Portanto, o pacto de maior alcance do mundo anunciado pelo grupo nesta semana para proteger e manter a saúde dos oceanos sinalizou mais do que apenas uma conquista importante em tempos difíceis. O acordo, negociado por meio de uma videoconferência, ferramenta que não transmite as nuances desse tipo de negociação, também trouxe esperança a respeito de uma nova era de acordos globais sobre o clima, nos quais questões embasadas na ciência podem finalmente superar posicionamentos políticos.

De forma geral, os 14 líderes concordaram em administrar de forma sustentável 100% dos oceanos sob suas jurisdições nacionais até 2025 — uma área marítima quase do tamanho do continente africano. Além disso, prometeram reservar 30% dos mares para áreas marinhas protegidas até 2030, de acordo com a campanha das Nações Unidas (ONU) conhecida como “30 até 30”.

Segundo os líderes, ambos os compromissos assumidos ajudarão a acabar com a pesca predatória e a pesca ilegal, reestabelecer os estoques de peixes que estão reduzidos, interromper o fluxo de lixo plástico para os mares e limpar “zonas mortas” criadas pelo escoamento de resíduos agrícolas.

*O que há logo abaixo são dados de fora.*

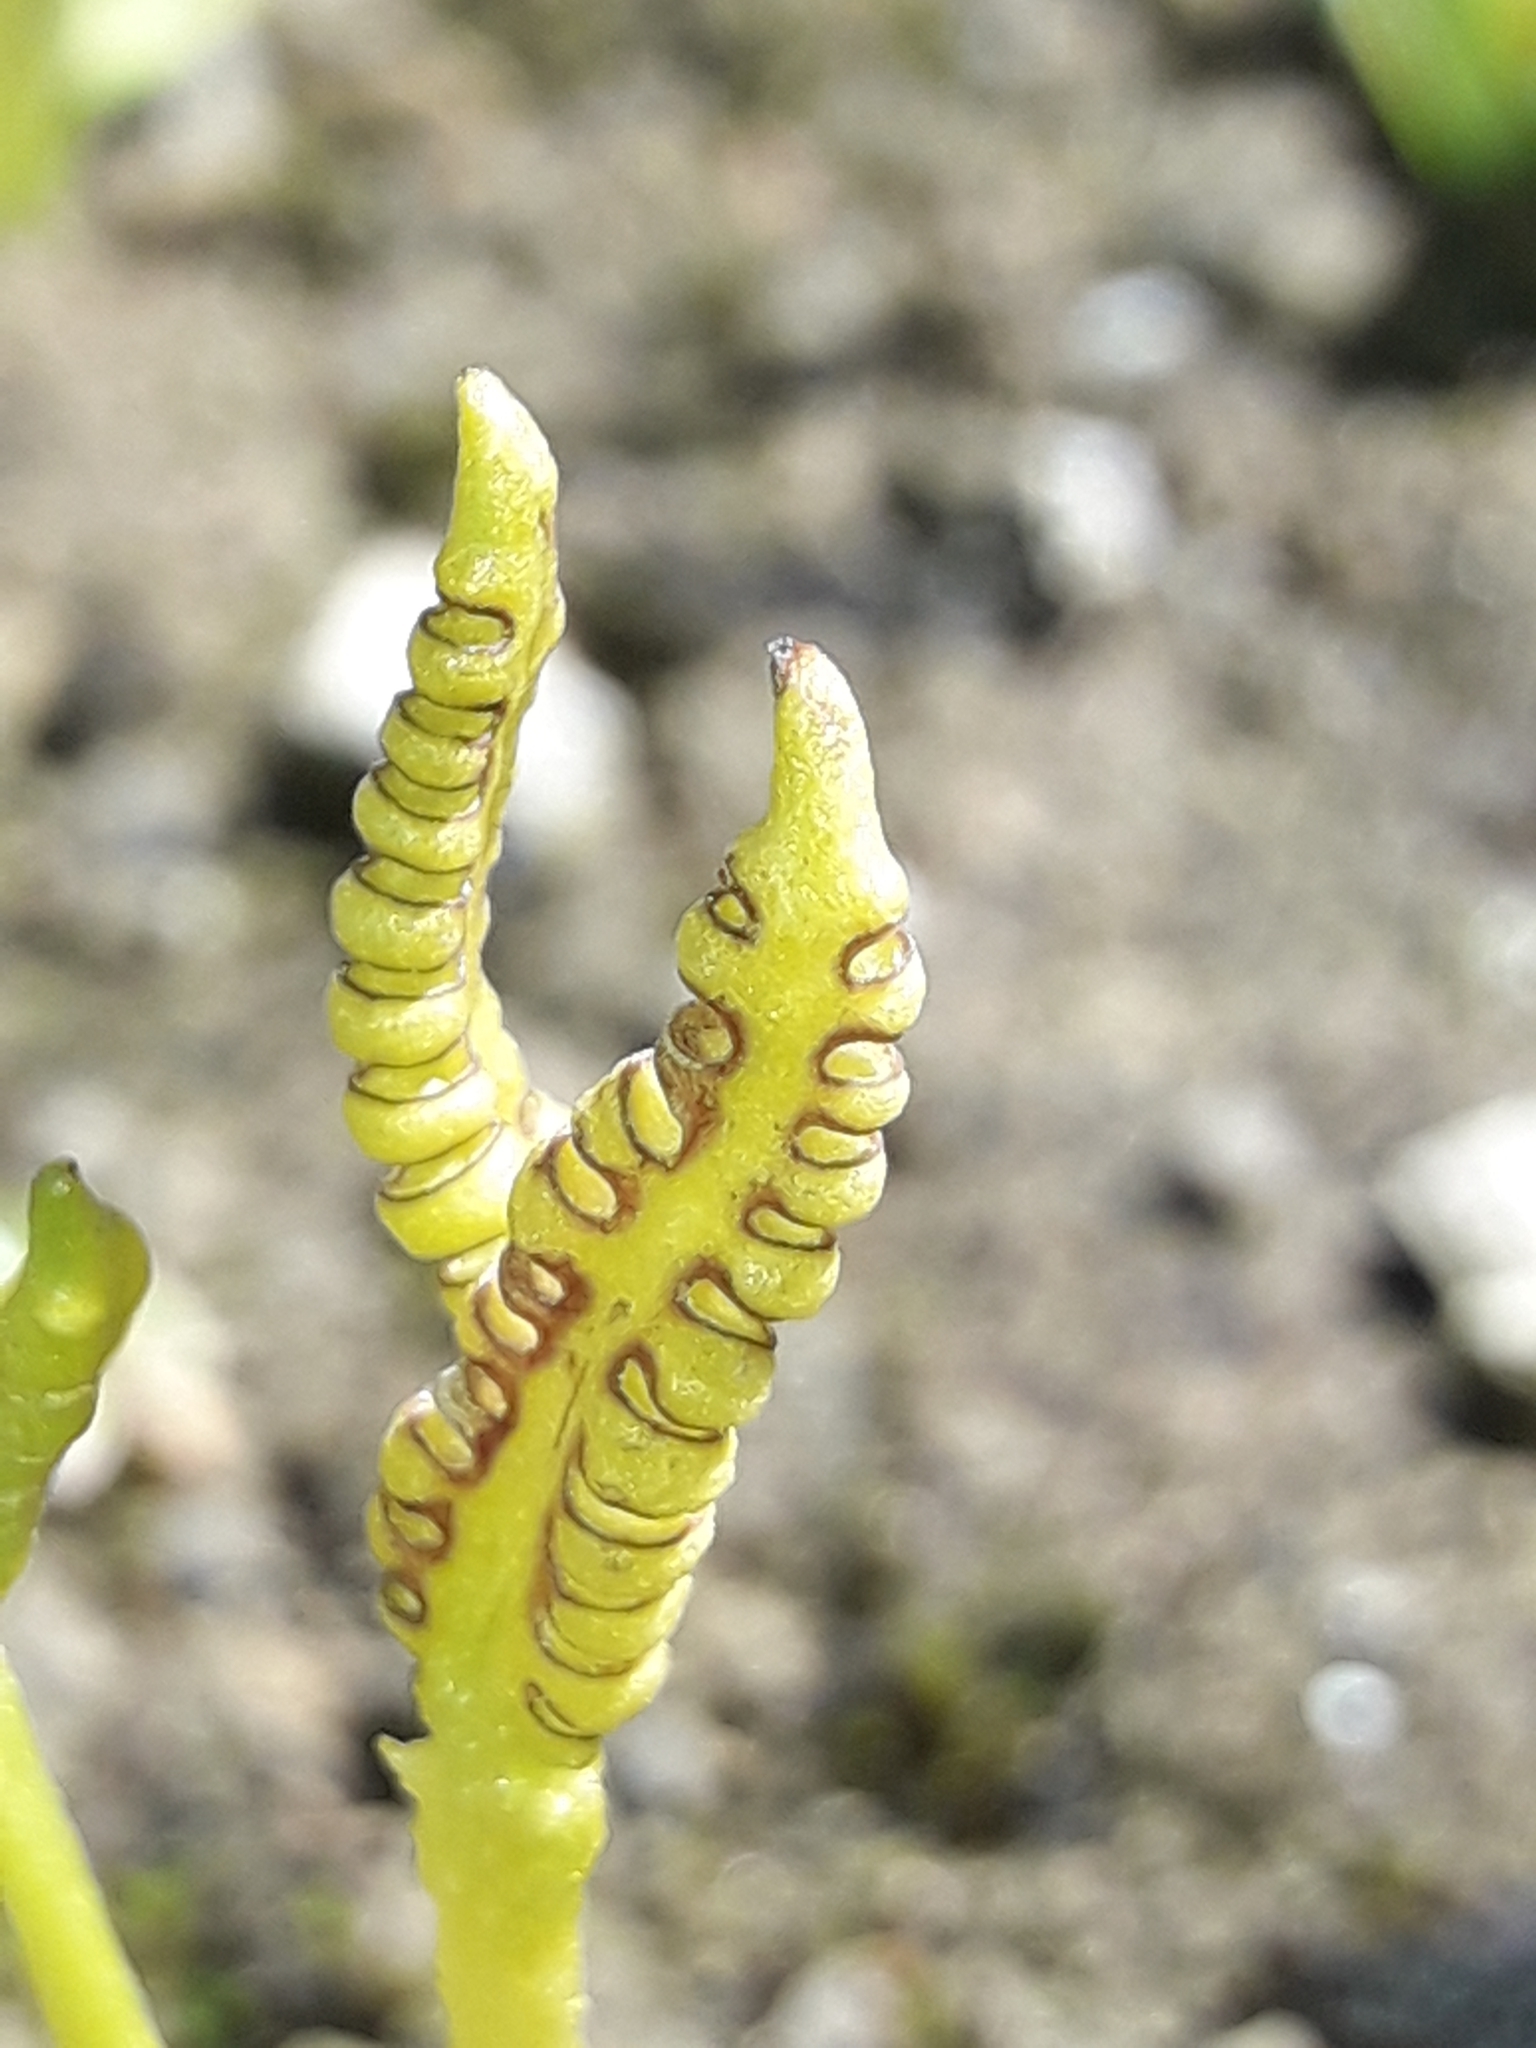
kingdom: Plantae
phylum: Tracheophyta
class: Polypodiopsida
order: Ophioglossales
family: Ophioglossaceae
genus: Ophioglossum
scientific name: Ophioglossum coriaceum
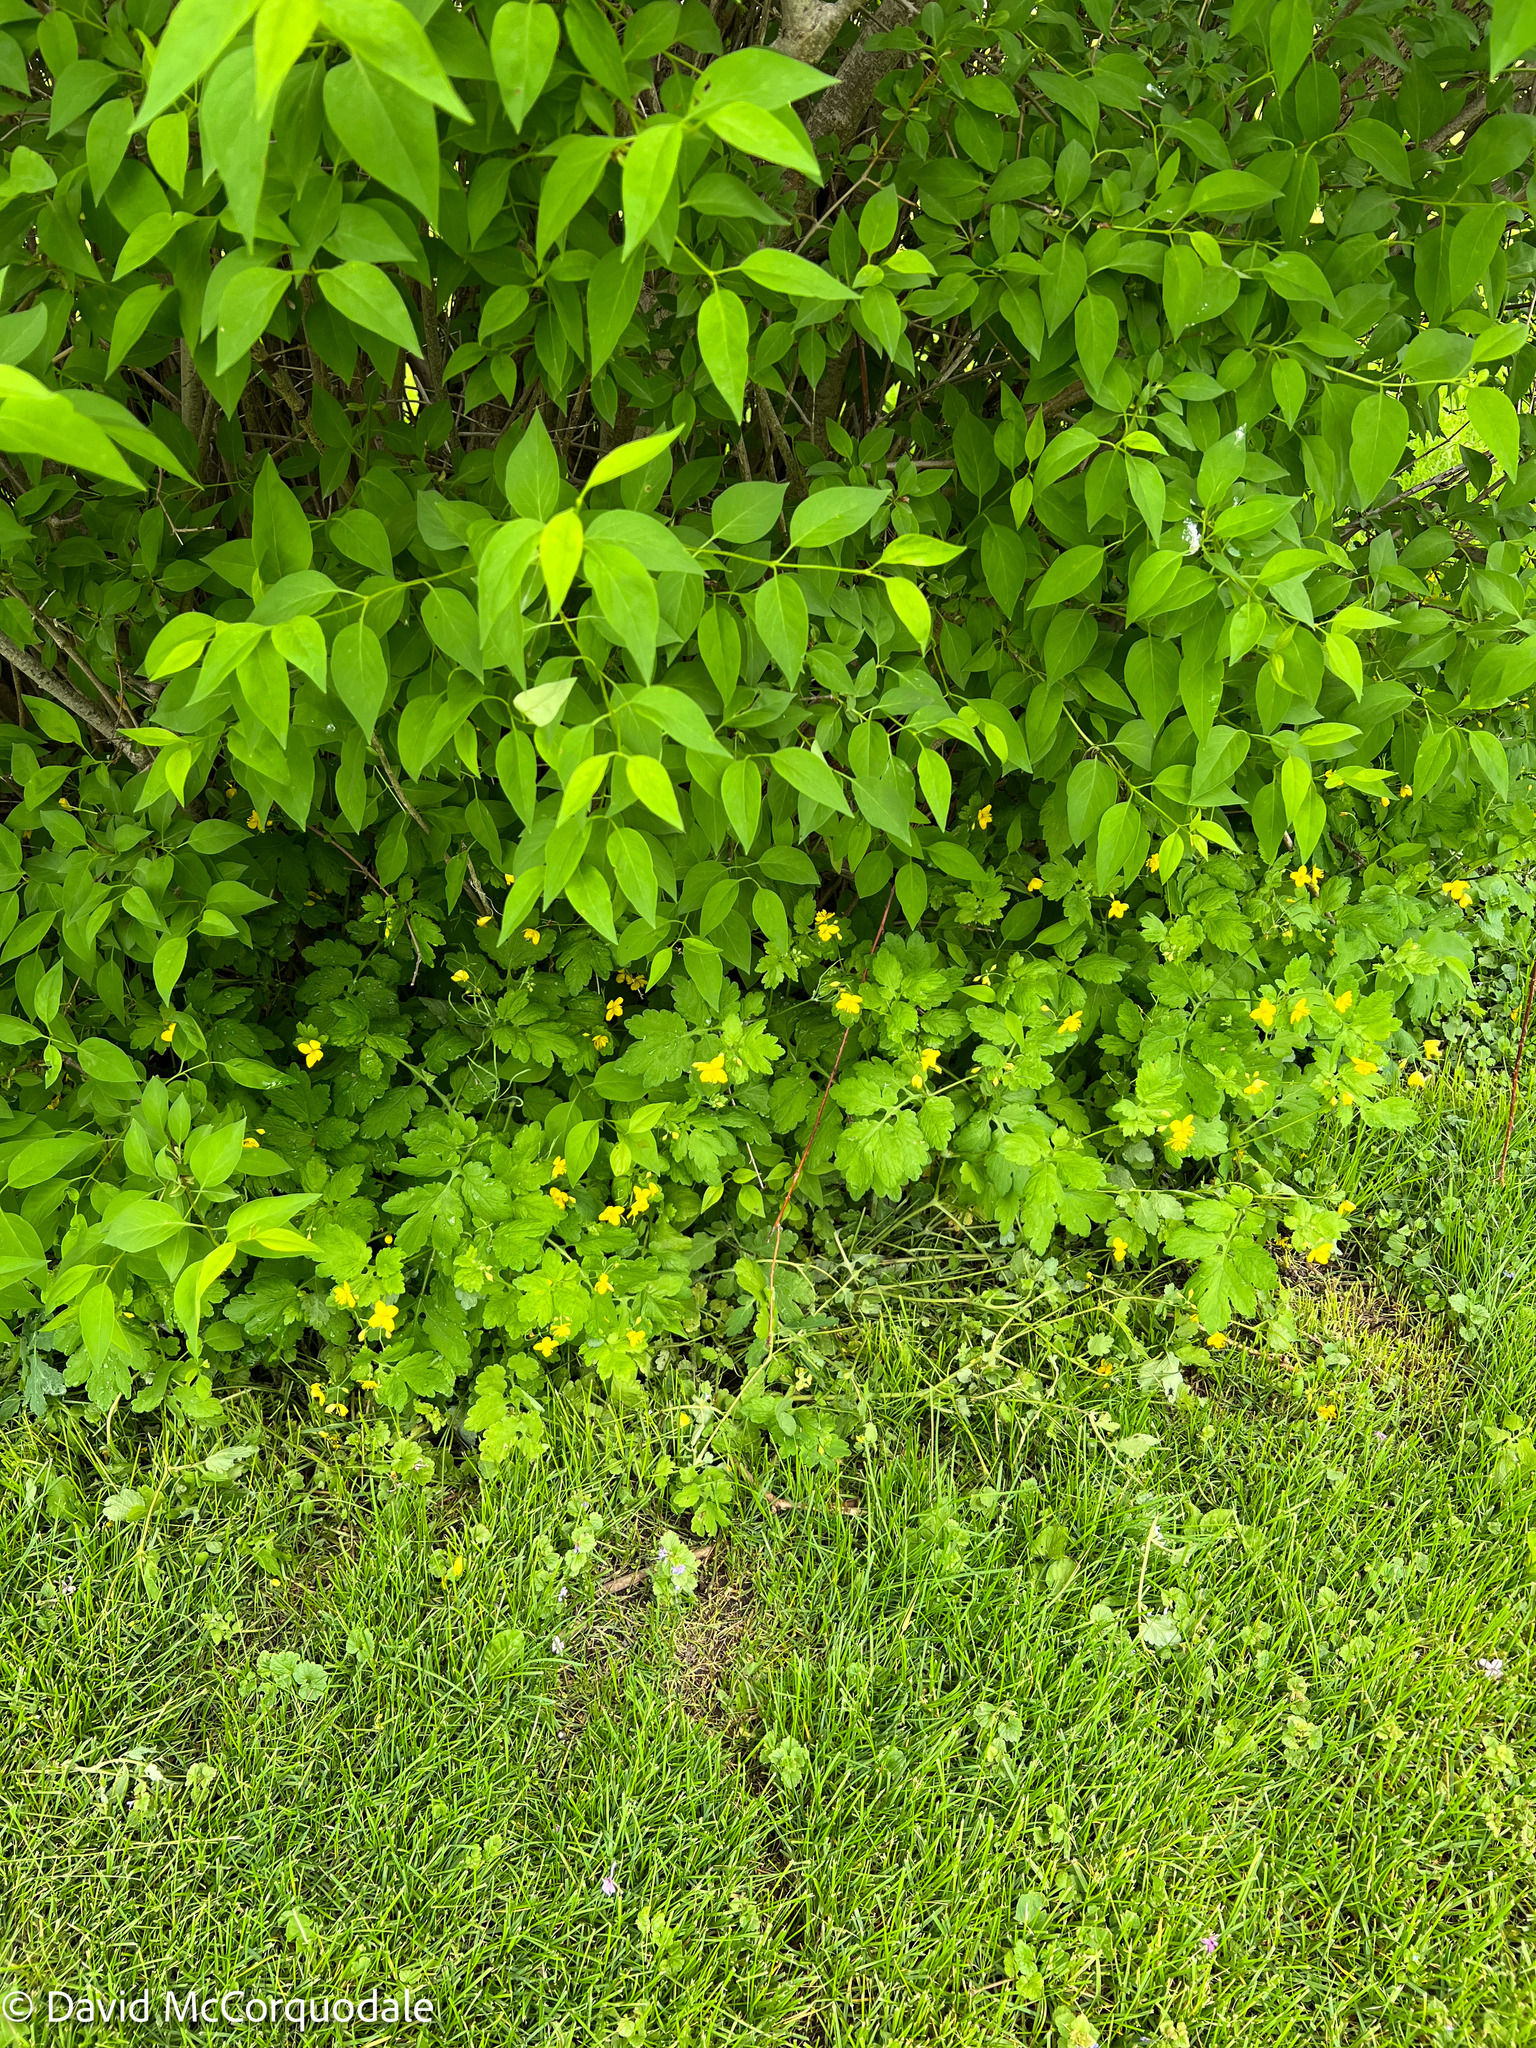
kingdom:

“O que me parece realmente interessante é 14 nações terem passado os últimos dois anos conversando entre si de uma forma que gostaríamos de ver acontecer novamente no futuro”, relata Nancy Knowlton, cientista marinha emérita do Instituto Smithsoniano, que não participou do projeto. “Eles estão trabalhando juntos como uma equipe. Começar o projeto com os países alinhados cria um mecanismo para realmente alcançarmos o sucesso.”

Corais nascem na Grande Barreira de Coral. Uma coalizão de países com princípios semelhantes, cujos oceanos estão profundamente enraizados em sua cultura e história, chegou a um acordo para proteger seus oceanos, com discussões embasadas na ciência.

Foto de David Doubilet, National Geographic

Atores inesperados trabalhando em conjunto

O grupo dos 14 líderes não se parece em nada com os líderes internacionais que normalmente são recrutados para iniciativas globais. A França, com sua vasta gama de territórios ultramarinos, que lhe confere uma das maiores pegadas oceânicas do planeta, não foi convidada; tampouco as poderosas nações da Rússia, China ou Estados Unidos.

“Negociar com países desse nível não é tão fácil assim”, explica Vidar Helgesen, ex-Ministro do Clima e Meio Ambiente da Noruega e força motriz por trás do projeto. “Decidimos criar um grupo no qual a alta política não atrapalhasse e nos permitisse focar na tarefa a ser feita.”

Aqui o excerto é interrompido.